Das ändert sich schlagartig mit der Ankunft zweier Kämpfer die sich, ausgestattet mit besonderen Langschwertern, den Schulen entgegen stellen und sogar drei besiegen können. Erst die Schüler und der Meister der vierten Schule können den beiden Einhalt gebieten. Denn der Kampfstil und die Waffen der beiden Fremden ähneln denen der großen Piraten, die vor Jahren fast die Kontrolle über die Stadt gewonnen haben. Einer der Piraten kann gefangen genommen werden, doch der zweite verschanzt sich auf einem Boot der ortsansässigen Freudenmädchen. Die Ehre des Kampfes verbietet den Meistern die Erstürmung des Bootes und so macht sich ein Schüler nach dem anderen auf den Piraten zu überwältigen – aber niemand hat mit seiner überlegenen Kampfkunst gerechnet. Dem mysteriösen Schwertkämpfer sind derweil alle Mittel Recht, um seine Ziele zu erreichen. Selbst wenn das bedeutet, andere für sich kämpfen zu lassen. Denn er hat schon lange das Schiff wieder verlassen und treibt in der verlassenen Stadt sein Unwesen.

Uiuiui … als ich die wohlklingenden Marketingfakten zum Film gesehen habe, dachte ich wirklich ein MartialArts-Feuerwerk der alten Schule vor mir zu haben. Nun habe ich den Film gesehen und muss gestehen: ich bin überrascht. Also ich bin positiv überrascht, ist der Film doch so viel mehr, als das, was ich erwartet hatte!
Grundsätzlich muss ich sagen, dass ich eher ein Anhänger der Wuxia-Filme bin aber bei diesem Werk haben wir eindeutig einen Wushu-Film erwischt. Hier geht es um die Realitätsnähe zur klassischen Kampfkunst, der damit verbundenen Ehre und der asiatischen Ehr-Erbietung aber vor allem auch den unzähligen Wegen des Kampfes zu zweit, schwach gegen stark, klein gegen groß. Also mit so einem Stoff hatte ich nicht gerechnet, bin aber froh diese Perle in den Händen zu halten.
Sicher, gerade die Freudenmädchen oder der Kommandant der Stadt sind mal wieder typisch asiatisch kitschig und übermässig komisch angesetzt aber gut, darüber kann ich hier wegsehen. Ansonsten ist der Film sehr ruhig und geht auf die Personen und ihre Beziehungen untereinander ein.
Was mir besonders gut gefallen hat: man sagt ja, in der asiatischen Kampfkunst gehen die Kämpfer den bevorstehenden Kampf in den Gedanken durch und können so schon vorhersehen wie der Kampf ausgehen wird. Dieser Film spielt mehr als einmal mit diesem Stilelement. Zuerst wirkt das sehr verwirrend, vor allem wenn verschiedene Kampfgeschehen „durchdacht“ werden. Wenn man das aber geschnallt hat, wirkt es spitzenmässig.

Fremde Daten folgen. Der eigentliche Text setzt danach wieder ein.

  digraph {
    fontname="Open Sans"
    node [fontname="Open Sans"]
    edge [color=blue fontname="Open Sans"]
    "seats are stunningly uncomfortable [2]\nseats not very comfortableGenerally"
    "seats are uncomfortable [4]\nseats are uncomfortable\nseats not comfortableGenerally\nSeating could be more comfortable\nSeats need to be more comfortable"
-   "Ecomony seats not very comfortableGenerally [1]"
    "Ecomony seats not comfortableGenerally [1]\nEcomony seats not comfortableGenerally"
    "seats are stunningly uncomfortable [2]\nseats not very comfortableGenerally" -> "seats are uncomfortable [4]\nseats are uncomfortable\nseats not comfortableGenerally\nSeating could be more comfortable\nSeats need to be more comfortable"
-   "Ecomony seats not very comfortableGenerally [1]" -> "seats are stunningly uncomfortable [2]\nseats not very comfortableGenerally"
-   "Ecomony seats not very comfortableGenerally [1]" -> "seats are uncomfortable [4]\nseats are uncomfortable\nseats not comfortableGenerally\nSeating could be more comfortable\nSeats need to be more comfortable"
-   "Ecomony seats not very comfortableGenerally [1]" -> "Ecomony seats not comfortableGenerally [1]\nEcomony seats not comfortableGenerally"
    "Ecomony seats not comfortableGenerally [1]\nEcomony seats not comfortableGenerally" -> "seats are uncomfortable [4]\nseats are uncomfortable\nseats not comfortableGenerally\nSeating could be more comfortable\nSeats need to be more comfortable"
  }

Die Ausstattung des Films ist auch eher als zeitgenössisch und realitätsnah anzusehen. Kleidungen und Stil sind er Epoche angepasst. Die Handlung spielt zwar nur an wenigen Orten, diese sind aber gut in Szene gesetzt worden. Alles in allem hat der Film eine Laufzeit von ca. 110 Minuten und ist mit einer FSK-Freigabe ab 12 Jahren versehen.
Ich denke allerdings, dass sich die kleinen Jungs (und Mädchen) bei diesem Film extrem langweilen werden, entspricht er doch so gar nicht den Seh-Gewohnheiten unserer Kleinen. Und alle großen Zuschauer die MartialArts wie in IpMan oder ähnlichen Filme sehen wollen, werden hier komplett enttäuscht sein! BITTE NICHT GUCKEN!
Aber alle Zuschauer, die ein bißchen was für asiatische Kampfkunst und diese, für Europäer befremdlich wirkende, Verehrung, Ehr-Kultur der Asiaten übrig haben, riskiert einen Blick – und schaut großzügig über die eine oder andere unfreiwillig komisch wirkende Szene weg und genießt die Wushu-Kunst.

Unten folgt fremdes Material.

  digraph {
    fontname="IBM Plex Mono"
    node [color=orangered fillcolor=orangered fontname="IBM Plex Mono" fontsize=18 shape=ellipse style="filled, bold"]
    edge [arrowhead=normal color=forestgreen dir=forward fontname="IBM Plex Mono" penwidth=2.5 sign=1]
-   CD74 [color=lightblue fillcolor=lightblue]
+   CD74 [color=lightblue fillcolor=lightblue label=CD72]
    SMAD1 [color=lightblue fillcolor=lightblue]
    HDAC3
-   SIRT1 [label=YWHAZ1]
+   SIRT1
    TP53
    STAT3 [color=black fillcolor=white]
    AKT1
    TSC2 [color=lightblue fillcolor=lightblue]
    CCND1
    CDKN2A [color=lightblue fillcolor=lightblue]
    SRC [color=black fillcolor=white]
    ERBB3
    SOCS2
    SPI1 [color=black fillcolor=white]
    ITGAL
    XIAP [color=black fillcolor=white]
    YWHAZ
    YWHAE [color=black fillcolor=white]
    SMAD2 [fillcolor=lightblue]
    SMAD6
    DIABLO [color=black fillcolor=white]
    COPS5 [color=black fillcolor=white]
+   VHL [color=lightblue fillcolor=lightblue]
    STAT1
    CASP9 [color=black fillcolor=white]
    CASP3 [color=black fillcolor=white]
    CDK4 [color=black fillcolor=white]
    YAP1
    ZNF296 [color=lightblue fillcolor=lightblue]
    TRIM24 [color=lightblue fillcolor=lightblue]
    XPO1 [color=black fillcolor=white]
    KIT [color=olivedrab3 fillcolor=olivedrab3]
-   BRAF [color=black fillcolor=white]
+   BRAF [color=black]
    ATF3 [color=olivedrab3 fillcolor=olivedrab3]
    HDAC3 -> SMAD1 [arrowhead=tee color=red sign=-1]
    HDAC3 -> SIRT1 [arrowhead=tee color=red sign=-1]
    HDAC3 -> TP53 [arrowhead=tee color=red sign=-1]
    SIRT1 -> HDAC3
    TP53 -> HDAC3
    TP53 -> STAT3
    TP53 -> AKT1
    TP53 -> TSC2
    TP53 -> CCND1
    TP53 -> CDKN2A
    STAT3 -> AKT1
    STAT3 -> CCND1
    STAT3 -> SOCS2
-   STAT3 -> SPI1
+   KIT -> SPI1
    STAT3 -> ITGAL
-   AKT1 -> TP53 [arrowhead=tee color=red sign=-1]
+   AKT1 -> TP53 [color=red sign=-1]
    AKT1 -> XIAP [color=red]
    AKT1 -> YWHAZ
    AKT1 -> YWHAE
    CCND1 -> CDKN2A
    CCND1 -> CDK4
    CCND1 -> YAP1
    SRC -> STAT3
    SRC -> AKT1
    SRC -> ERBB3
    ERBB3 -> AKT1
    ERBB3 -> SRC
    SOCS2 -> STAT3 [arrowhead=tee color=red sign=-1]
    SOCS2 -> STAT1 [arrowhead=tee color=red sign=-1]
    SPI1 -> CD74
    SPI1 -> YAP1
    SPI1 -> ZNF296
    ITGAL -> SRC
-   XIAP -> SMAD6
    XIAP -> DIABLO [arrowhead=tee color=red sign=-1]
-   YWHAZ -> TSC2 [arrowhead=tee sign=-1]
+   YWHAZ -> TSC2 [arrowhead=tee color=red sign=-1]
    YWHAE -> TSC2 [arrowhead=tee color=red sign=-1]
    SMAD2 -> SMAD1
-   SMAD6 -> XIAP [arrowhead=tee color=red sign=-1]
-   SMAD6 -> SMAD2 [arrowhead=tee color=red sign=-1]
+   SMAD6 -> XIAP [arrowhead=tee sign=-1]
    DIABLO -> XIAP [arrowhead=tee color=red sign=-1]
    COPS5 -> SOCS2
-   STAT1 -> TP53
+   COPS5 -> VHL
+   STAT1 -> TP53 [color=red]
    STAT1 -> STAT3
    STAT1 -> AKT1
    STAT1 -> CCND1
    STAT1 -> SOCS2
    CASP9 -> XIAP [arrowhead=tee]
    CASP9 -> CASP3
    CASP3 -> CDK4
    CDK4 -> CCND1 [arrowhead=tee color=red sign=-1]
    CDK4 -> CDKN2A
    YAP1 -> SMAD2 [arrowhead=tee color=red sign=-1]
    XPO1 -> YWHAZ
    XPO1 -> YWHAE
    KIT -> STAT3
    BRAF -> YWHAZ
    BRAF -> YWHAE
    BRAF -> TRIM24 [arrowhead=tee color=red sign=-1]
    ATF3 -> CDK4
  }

Es gab mal ein Spiel für die PS one … das war ähnlich. Hatte ich mir damals als ultrateuren Japan-Import gekauft und kam wegen diesem Ehre und diesen wirklich strengen Kampfregeln einfach nicht über das erste Level hinaus. Mir fällt der Titel nicht mehr ein … sowieso nur eine Anekdote am Rand.

„The Sword Identity“ erscheint heute, dem 27.09.2012 auf BluRay und DVD!